Jahrhunderts, beginnend mit der Rechtsordnung des Rheinbundes über die
Verfassungen der deutschen Einzelstaaten bis hin zur Stellung der Institution
des Privilegs in der Staatsrechtslehre der ersten Hälfte des 19. Jahrhunderts.
Historischen Zeiträumen entsprechend behandelt dann das vierte Kapitel Privileg
und Gesetzgebung zwischen 1848 und 1870, um sich im fünften Kapitel Privileg
und Verwaltungstätigkeit im zweiten Kaiserreich zuzuwenden.

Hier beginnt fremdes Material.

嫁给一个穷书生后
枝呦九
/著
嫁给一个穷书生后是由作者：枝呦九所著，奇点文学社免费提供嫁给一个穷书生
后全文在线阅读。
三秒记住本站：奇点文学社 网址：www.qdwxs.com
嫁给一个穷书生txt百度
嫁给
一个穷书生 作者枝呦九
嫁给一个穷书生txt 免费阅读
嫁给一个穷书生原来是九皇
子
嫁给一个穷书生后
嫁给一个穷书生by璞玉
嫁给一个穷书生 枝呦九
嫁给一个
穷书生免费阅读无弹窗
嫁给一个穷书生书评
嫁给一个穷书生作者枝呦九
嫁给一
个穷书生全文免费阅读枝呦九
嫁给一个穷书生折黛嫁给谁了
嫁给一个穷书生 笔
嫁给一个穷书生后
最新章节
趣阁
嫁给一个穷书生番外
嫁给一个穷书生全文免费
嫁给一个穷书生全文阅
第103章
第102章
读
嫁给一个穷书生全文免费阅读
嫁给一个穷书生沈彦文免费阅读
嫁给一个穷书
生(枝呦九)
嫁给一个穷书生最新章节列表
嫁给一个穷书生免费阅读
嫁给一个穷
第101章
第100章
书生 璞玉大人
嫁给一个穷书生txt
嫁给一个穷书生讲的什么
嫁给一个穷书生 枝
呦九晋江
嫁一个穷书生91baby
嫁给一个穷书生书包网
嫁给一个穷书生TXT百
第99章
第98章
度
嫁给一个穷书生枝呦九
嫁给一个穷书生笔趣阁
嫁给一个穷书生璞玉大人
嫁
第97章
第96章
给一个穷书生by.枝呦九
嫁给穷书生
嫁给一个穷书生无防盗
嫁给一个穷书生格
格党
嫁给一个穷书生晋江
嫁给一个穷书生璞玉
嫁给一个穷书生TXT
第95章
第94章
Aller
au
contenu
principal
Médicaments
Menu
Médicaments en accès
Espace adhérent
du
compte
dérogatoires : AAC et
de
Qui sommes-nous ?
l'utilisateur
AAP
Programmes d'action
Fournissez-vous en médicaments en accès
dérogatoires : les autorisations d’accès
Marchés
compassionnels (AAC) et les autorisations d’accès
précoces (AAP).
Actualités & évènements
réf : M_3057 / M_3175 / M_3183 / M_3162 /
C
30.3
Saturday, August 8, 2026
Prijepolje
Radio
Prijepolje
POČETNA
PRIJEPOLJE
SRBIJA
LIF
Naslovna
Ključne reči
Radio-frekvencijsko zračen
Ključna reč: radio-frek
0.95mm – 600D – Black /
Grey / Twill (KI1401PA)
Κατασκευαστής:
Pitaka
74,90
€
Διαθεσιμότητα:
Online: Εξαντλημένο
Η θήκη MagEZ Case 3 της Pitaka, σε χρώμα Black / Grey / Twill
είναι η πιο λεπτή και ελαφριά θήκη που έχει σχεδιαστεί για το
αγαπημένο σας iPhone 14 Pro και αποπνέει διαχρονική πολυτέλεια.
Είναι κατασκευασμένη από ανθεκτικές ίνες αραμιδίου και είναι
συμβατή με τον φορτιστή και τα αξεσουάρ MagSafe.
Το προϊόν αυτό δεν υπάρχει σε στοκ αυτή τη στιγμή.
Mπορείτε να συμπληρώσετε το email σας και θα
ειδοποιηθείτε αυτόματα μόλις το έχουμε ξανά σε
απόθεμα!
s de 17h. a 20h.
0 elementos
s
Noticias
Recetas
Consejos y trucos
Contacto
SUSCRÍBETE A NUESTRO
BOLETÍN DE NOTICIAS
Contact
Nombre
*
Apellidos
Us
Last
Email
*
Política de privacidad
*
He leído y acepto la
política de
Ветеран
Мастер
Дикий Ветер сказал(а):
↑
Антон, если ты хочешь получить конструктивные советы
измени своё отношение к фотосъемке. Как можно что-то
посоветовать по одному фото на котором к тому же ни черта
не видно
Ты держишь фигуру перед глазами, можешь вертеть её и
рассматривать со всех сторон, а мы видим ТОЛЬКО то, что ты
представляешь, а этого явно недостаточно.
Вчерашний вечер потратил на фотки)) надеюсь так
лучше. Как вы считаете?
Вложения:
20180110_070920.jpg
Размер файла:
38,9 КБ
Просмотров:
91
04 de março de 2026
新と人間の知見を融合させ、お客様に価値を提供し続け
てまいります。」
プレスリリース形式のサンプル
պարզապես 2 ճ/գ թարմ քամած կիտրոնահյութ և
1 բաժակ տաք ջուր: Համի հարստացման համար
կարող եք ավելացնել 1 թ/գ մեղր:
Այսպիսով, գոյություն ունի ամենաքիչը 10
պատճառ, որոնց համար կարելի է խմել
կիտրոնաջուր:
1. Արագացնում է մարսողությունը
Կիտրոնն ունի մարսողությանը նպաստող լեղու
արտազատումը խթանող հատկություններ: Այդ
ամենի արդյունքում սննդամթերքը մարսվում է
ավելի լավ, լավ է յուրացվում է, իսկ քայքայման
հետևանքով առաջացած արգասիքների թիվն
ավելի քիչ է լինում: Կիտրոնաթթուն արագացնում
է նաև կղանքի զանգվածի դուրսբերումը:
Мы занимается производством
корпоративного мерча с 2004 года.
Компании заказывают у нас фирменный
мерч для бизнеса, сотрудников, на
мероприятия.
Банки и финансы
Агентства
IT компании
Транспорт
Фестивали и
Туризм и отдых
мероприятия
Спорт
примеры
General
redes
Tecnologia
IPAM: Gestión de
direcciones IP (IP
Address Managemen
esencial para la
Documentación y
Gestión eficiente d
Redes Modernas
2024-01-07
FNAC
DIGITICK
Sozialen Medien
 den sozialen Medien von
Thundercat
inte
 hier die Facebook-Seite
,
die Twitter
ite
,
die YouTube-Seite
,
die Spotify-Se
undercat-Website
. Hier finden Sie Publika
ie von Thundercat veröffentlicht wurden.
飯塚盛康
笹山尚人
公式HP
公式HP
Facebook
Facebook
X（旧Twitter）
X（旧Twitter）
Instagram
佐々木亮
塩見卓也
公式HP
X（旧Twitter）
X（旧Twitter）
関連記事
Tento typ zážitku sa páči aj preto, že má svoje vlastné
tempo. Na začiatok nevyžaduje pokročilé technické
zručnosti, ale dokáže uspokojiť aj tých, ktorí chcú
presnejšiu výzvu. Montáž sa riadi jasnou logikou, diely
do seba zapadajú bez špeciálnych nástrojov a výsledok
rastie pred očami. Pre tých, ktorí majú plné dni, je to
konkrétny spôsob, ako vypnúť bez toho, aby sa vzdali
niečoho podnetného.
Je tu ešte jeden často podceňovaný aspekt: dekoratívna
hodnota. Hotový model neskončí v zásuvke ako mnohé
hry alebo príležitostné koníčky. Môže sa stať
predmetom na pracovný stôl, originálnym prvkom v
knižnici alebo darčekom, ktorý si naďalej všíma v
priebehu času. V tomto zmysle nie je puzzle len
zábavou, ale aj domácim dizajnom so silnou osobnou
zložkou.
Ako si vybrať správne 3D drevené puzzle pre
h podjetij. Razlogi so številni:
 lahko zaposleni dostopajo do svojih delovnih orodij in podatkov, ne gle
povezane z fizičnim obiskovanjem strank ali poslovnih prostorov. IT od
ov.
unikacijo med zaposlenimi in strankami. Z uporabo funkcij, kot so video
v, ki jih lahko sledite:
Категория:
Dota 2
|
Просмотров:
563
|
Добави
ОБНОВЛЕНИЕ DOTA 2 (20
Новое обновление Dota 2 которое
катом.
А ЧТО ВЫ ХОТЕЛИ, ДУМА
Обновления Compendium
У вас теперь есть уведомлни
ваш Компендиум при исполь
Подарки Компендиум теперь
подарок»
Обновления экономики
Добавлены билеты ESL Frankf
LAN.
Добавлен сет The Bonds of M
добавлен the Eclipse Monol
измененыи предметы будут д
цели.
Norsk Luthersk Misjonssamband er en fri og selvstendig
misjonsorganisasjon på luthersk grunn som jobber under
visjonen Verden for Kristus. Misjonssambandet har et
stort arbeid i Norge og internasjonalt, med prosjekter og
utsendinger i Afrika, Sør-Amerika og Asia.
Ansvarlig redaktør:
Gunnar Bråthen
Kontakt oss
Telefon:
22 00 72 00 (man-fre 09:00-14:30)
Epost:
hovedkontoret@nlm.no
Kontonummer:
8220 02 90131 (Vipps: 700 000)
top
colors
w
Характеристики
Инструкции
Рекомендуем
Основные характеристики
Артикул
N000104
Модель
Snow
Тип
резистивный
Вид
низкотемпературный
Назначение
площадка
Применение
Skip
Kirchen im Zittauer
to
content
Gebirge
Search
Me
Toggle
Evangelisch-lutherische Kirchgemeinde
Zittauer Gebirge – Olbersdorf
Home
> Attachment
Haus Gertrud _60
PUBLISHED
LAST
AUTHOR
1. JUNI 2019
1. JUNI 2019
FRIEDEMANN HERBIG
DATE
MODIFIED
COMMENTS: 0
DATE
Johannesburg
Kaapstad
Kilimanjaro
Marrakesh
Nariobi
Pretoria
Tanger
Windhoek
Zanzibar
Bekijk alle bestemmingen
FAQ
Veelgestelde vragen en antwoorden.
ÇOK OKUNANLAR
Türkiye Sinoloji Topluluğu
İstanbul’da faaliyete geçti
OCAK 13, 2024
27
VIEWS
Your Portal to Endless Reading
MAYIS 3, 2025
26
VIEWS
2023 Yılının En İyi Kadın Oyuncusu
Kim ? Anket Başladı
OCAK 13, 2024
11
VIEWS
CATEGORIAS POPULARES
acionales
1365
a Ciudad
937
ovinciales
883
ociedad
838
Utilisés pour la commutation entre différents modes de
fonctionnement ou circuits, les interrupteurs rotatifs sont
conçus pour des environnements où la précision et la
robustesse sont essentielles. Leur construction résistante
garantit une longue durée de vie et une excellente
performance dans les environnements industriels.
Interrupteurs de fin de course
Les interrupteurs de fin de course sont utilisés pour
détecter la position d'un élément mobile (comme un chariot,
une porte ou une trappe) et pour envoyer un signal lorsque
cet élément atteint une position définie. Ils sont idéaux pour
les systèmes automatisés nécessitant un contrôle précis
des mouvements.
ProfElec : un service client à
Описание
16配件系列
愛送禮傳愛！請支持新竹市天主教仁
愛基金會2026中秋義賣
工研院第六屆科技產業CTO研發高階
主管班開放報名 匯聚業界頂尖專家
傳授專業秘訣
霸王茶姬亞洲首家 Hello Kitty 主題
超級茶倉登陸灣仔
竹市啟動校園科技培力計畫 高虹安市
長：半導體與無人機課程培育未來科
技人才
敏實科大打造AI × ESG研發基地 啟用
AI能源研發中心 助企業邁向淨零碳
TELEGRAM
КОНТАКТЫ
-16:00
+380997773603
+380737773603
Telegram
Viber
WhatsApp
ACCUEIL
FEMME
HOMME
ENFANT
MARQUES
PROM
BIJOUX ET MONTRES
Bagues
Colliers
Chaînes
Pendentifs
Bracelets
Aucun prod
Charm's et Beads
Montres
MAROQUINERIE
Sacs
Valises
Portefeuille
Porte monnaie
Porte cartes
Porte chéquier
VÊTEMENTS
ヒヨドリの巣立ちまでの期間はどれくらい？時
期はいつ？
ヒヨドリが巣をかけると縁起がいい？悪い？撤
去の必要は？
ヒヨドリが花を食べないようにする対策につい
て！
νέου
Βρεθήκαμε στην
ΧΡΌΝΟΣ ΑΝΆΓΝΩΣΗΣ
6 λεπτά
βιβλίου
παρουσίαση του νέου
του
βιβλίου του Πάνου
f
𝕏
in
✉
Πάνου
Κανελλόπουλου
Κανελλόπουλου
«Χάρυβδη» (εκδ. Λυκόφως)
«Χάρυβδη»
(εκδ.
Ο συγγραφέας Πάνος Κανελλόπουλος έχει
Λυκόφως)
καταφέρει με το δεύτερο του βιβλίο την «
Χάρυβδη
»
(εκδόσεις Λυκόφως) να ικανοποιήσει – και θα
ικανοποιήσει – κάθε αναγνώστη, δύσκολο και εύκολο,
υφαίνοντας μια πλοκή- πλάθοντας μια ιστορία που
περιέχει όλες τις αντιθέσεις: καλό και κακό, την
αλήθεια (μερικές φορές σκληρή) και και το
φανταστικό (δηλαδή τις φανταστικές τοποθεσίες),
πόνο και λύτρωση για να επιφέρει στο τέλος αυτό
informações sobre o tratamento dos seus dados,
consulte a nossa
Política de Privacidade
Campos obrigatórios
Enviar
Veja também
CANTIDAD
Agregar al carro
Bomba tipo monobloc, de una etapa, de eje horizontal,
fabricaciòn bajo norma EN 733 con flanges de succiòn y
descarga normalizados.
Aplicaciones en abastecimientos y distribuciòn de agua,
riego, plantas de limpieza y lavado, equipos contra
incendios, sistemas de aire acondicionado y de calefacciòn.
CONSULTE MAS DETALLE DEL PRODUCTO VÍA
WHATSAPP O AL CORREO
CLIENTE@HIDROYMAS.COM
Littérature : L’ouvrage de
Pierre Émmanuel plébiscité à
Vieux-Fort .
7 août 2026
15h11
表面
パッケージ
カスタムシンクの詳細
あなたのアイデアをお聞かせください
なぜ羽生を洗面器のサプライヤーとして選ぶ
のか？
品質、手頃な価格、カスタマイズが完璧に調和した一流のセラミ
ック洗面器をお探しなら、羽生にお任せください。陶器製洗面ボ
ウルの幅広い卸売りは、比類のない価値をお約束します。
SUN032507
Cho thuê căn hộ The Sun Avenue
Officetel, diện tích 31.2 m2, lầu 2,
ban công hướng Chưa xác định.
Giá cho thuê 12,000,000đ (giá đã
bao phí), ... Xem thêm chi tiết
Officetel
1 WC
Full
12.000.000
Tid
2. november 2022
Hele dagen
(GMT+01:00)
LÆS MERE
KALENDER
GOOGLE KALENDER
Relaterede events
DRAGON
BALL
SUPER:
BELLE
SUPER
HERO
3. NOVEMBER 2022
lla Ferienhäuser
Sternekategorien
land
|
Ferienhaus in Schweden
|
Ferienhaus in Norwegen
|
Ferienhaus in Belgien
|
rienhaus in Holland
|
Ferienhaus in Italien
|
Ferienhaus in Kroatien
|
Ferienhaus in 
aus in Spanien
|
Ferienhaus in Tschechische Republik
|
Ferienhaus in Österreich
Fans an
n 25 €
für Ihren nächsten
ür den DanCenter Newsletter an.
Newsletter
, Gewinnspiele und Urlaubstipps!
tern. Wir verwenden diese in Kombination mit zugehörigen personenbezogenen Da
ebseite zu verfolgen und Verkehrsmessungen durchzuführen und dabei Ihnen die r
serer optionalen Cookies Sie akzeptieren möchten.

In diesem
Zusammenhang wird der Eingang des Instituts des Verwaltungsaktes in das
deutsche öffentliche Recht nachgezeichnet, bevor im sechsten Kapitel ein
Ausblick gegeben wird auf den Niedergang des Privilegienrechts und das Ende der
Privilegienpraxis. Die Arbeit schließt mit dem Wandel des Rechtsbegriffs zum „politischen
Kampfbegriff“.
Die
vorliegende Dissertation gibt einen umfassenden Einblick in einen Bereich
staatlicher Handlungsformen, die bis in die 80er Jahre in einem
Dornröschenschlaf lag, bevor Heinz Mohnhaupt sich in einem
größeren Aufsatz dieses Rechtsinstituts angenommen hat.
Zusammen mit
der Arbeit Markus Engerts über die historische Entwicklung des
Rechtsinstituts Verwaltungsakt liegt der aktuellen Wissenschaft vom
Verwaltungsrecht nunmehr eine gut zugängliche, umfassende „Vorgeschichte“ des
Zentralinstituts des deutschen Verwaltungsrechts vor.